Verzorging. Ook hier geldt dat er in de handel uitstekende, netjes uitgebalanceerde voedingen voor deze vogel bestaan. Uit wat voorafging weten we dat de grijze roodstaart in de natuurlijke habitat leeft van fruit, zaden en noten. Naar verluidt bevat een goede mengeling voor papegaaien: gestreepte en witte zonnebloempitten, plata maïs, tarwe, haver, cardy, boekweit, gepelde en ongepelde aardnoten, rijst, milo, kempzaad, gepelde haver, gepofte maïs, cedernoten en pompoenpitten. Een dagelijkse, gevarieerde bijvoeding van fruit en groenten is een absolute aanrader. Pellets kunnen ook. Waar we geen favoriet voor zijn betreft koekjes, taart en andere zoetigheden waarbij we de papegaai geen dienst bewijzen al wordt dit alles door de vogel doorgaans graag genuttigd. Dagelijks vers drinkwater is ook hier nodig, weet dat sommige vogels het drinkwater gebruiken om er etensresten in te deponeren. Binnen de kortste tijd wordt dit op die manier een vieze brij. Niet onbelangrijk is ook om op zekere tijden knaagstokken aan te bieden. Knagen bij parkiet- en papegaaiachtige is een natuurlijk en nuttig tijdverdrijf. De grijze roodstaart is niet een expliciete bader maar van een malse regenbui kan hij wel genieten.

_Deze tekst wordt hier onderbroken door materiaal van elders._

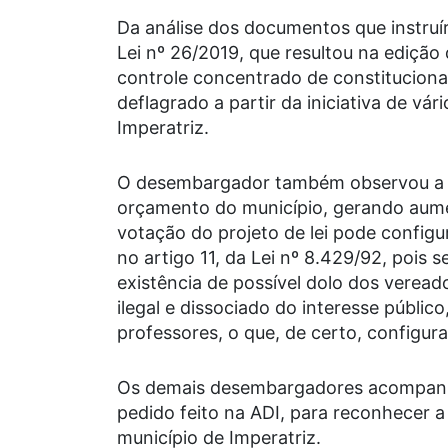
Da análise dos documentos que instruíra
Lei nº 26/2019, que resultou na edição 
controle concentrado de constitucional
deflagrado a partir da iniciativa de v
Imperatriz.
O desembargador também observou a 
orçamento do município, gerando aume
votação do projeto de lei pode configu
no artigo 11, da Lei nº 8.429/92, pois s
existência de possível dolo dos veread
ilegal e dissociado do interesse públic
professores, o que, de certo, configura
Os demais desembargadores acompanha
pedido feito na ADI, para reconhecer a 
município de Imperatriz.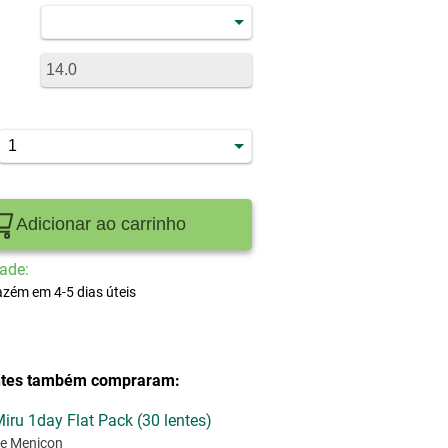
Adicionar ao carrinho
ade:
zém em 4-5 dias úteis
entes também compraram:
iru 1day Flat Pack (30 lentes)
e Menicon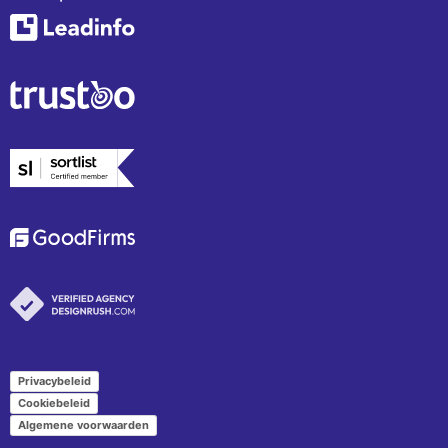
Privacybeleid
Cookiebeleid
Algemene voorwaarden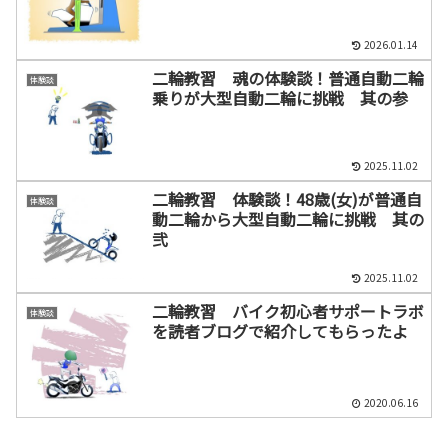
2026.01.14
二輪教習 魂の体験談！普通自動二輪
体験談
乗りが大型自動二輪に挑戦 其の参
2025.11.02
二輪教習 体験談！48歳(女)が普通自
体験談
動二輪から大型自動二輪に挑戦 其の
弐
2025.11.02
二輪教習 バイク初心者サポートラボ
体験談
を読者ブログで紹介してもらったよ
2020.06.16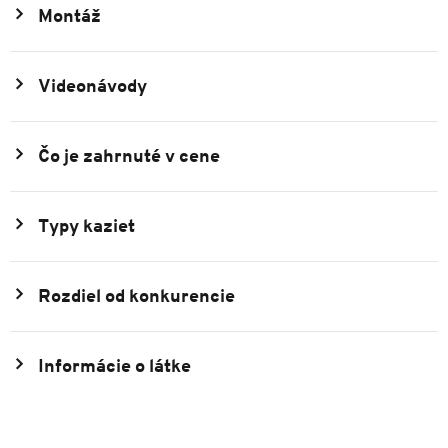
Montáž
Videonávody
Čo je zahrnuté v cene
Typy kaziet
Rozdiel od konkurencie
Informácie o látke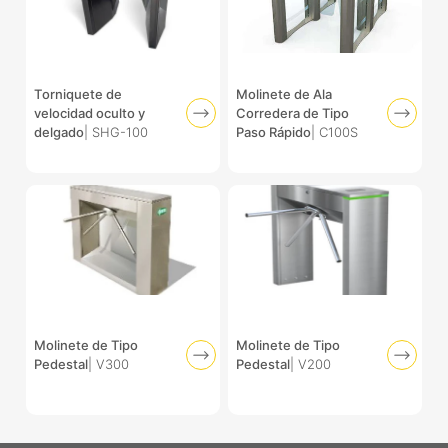
Torniquete de
Molinete de Ala
velocidad oculto y
Corredera de Tipo
delgado
| SHG-100
Paso Rápido
| C100S
Molinete de Tipo
Molinete de Tipo
Pedestal
| V300
Pedestal
| V200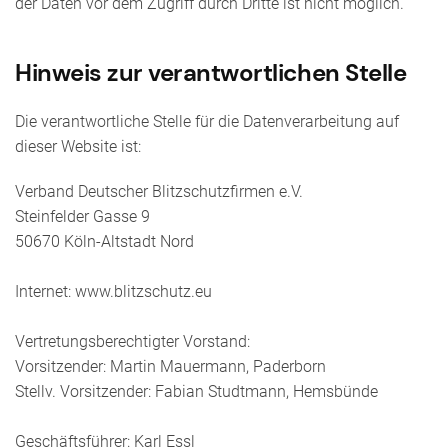
der Daten vor dem Zugriff durch Dritte ist nicht möglich.
Hinweis zur verantwortlichen Stelle
Die verantwortliche Stelle für die Datenverarbeitung auf
dieser Website ist:
Verband Deutscher Blitzschutzfirmen e.V.
Steinfelder Gasse 9
50670 Köln-Altstadt Nord
Internet: www.blitzschutz.eu
Vertretungsberechtigter Vorstand:
Vorsitzender: Martin Mauermann, Paderborn
Stellv. Vorsitzender: Fabian Studtmann, Hemsbünde
Geschäftsführer: Karl Essl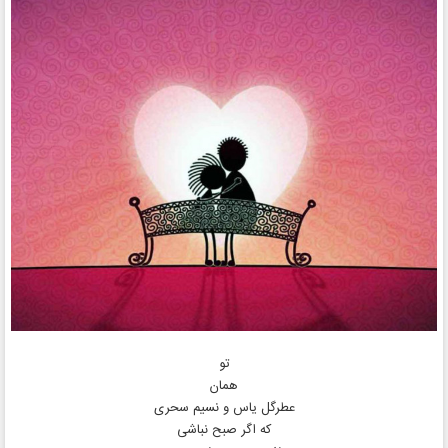
تو
همان
عطرگل یاس و نسیم سحری
که‌ اگر صبح نباشی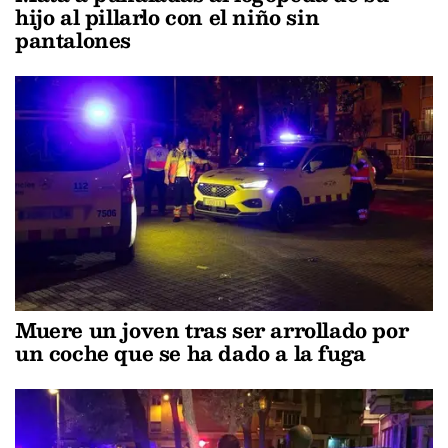
hijo al pillarlo con el niño sin
pantalones
Muere un joven tras ser arrollado por
un coche que se ha dado a la fuga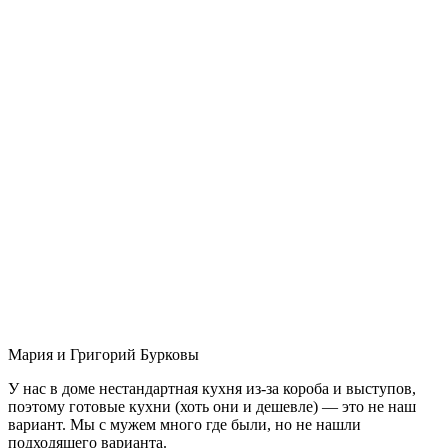
Мария и Григорий Бурковы
У нас в доме нестандартная кухня из-за короба и выступов,
поэтому готовые кухни (хоть они и дешевле) — это не наш
вариант. Мы с мужем много где были, но не нашли
подходящего варианта.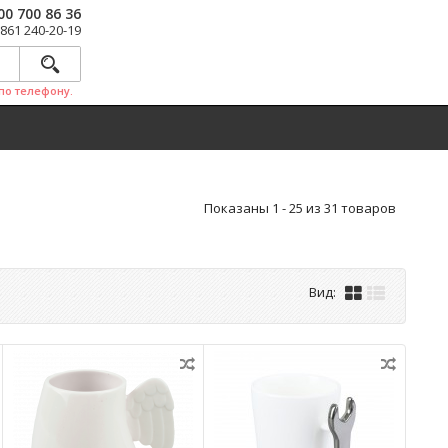
00 700 86 36
 861 240-20-19
по телефону.
Показаны 1 - 25 из 31 товаров
Вид: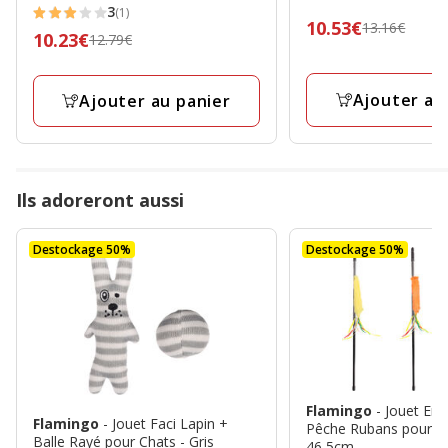
3
(1)
3
Prix
10.53€
13.16€
Prix
10.23€
12.79€
étoiles
précédent
précédent
avec
13.16€,
12.79€,
1
prix
Ajouter au
Ajouter au panier
prix
avis
final
final
10.53€
10.23€
Ils adoreront aussi
Destockage 50%
Destockage 50%
Flamingo
- Jouet Em
Flamingo
- Jouet Faci Lapin +
Pêche Rubans pour Ch
Balle Rayé pour Chats - Gris
46,5cm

Huisvesting. Naar onze persoonlijke interpretatie is de tijd dat de grijze roodstaart als individuele vogel werd gehuisvest in de huiskamer voorbij. Ook met de hand opgekweekte vogels zijn niet geschikt om een leven lang (de roodstaart wordt makkelijk vijftig jaar!) als huisdier te worden gehouden. Door steeds meer liefhebbers wordt voor een buitenvolière gekozen met nachthok. Gezien de sterke snavel en de knaagzucht van de vogel is een metalen volière hierbij een goede optie. Niet onbelangrijk, en zeker met het oog op de kweek, blijkt te zijn dat de volière zeker moet kunnen verduisterd worden.
Kweek. Is niet zo eenvoudig als soms wordt beweerd. Vooreest is er het feit dat de vogels van vijf tot zeven jaar oud moeten zijn voor er ook maar aan voortplanten wordt gedacht. Komt erbij dat man en pop elkaar niet zomaar aanvaarden. Wie deze vogel kweken wil moet zeker geduld hebben al moet het gezegd dat een goed harmoniërend koppel ieder jaar weer voor jongen zal zorgen. In avicultuur gebeurt de kweek in een ruime nestkast. De hoogte moet circa zeventig tot tachtig centimeter zijn met een grondoppervlak van vijfendertig tot veertig centimeter. Het invlieggat moet een doorsnede van tien centimeter hebben. Als bodembedekking in het broedblok gebruiken we zaagsel of houtmolm, eventueel beide vermengd.
Eieren & jongen. Een bepaald vrolijke vogel kan de roodstaart tijdens de kweektijd niet genoemd worden. Als er eieren zijn zitten beide vogels gedurende de volledige dag in de nestkast. Veel plezier valt er dan niet aan te beleven. Zeker is dat de kweek in avicultuur steeds beter gaat.